━━━ Records provided
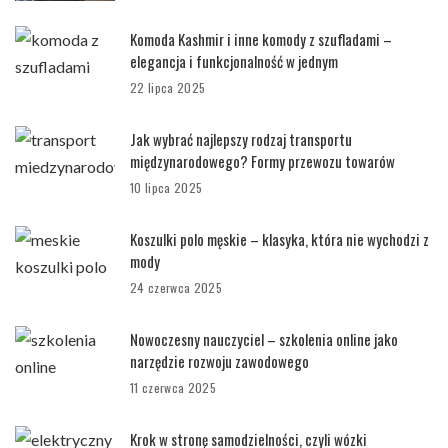
Komoda Kashmir i inne komody z szufladami –
elegancja i funkcjonalność w jednym
22 lipca 2025
Jak wybrać najlepszy rodzaj transportu
międzynarodowego? Formy przewozu towarów
10 lipca 2025
Koszulki polo męskie – klasyka, która nie wychodzi z
mody
24 czerwca 2025
Nowoczesny nauczyciel – szkolenia online jako
narzędzie rozwoju zawodowego
11 czerwca 2025
Krok w stronę samodzielności, czyli wózki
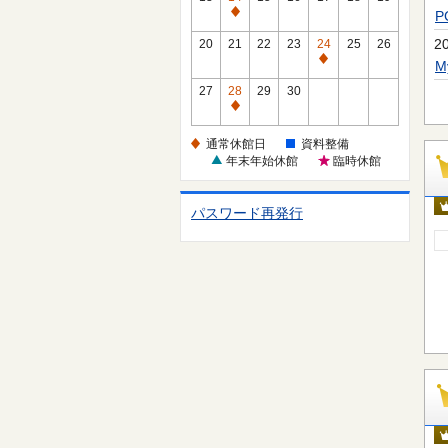
休
通
館
常
2
20
21
22
23
24
25
26
日
休
通
館
常
27
28
29
30
日
休
通
館
常
通常休館日
資料整備
日
休
年末年始休館
臨時休館
館
日
パスワード再発行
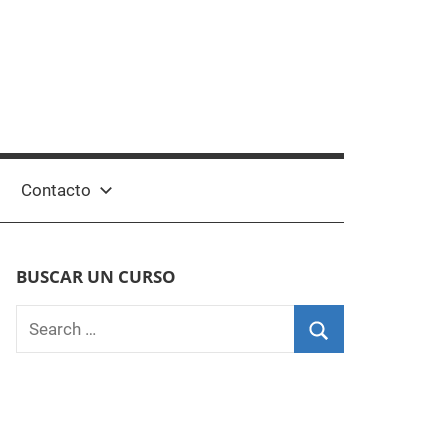
Contacto
BUSCAR UN CURSO
Search
for:
Search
━━━━━━
_Task details_. Output the text read from every page in the data above, line for line and unchanged, leaving out the pictures.

_Expected answer_.
Komoda Kashmir i inne komody z szufladami –
elegancja i funkcjonalność w jednym
22 lipca 2025
Jak wybrać najlepszy rodzaj transportu
międzynarodowego? Formy przewozu towarów
10 lipca 2025
Koszulki polo męskie – klasyka, która nie wychodzi z
mody
24 czerwca 2025
Nowoczesny nauczyciel – szkolenia online jako
narzędzie rozwoju zawodowego
11 czerwca 2025
Krok w stronę samodzielności, czyli wózki
休
通
館
常
2
20
21
22
23
24
25
26
日
休
通
館
常
27
28
29
30
日
休
通
館
常
通常休館日
資料整備
日
休
年末年始休館
臨時休館
館
日
パスワード再発行
Contacto
BUSCAR UN CURSO
Search
for:
Search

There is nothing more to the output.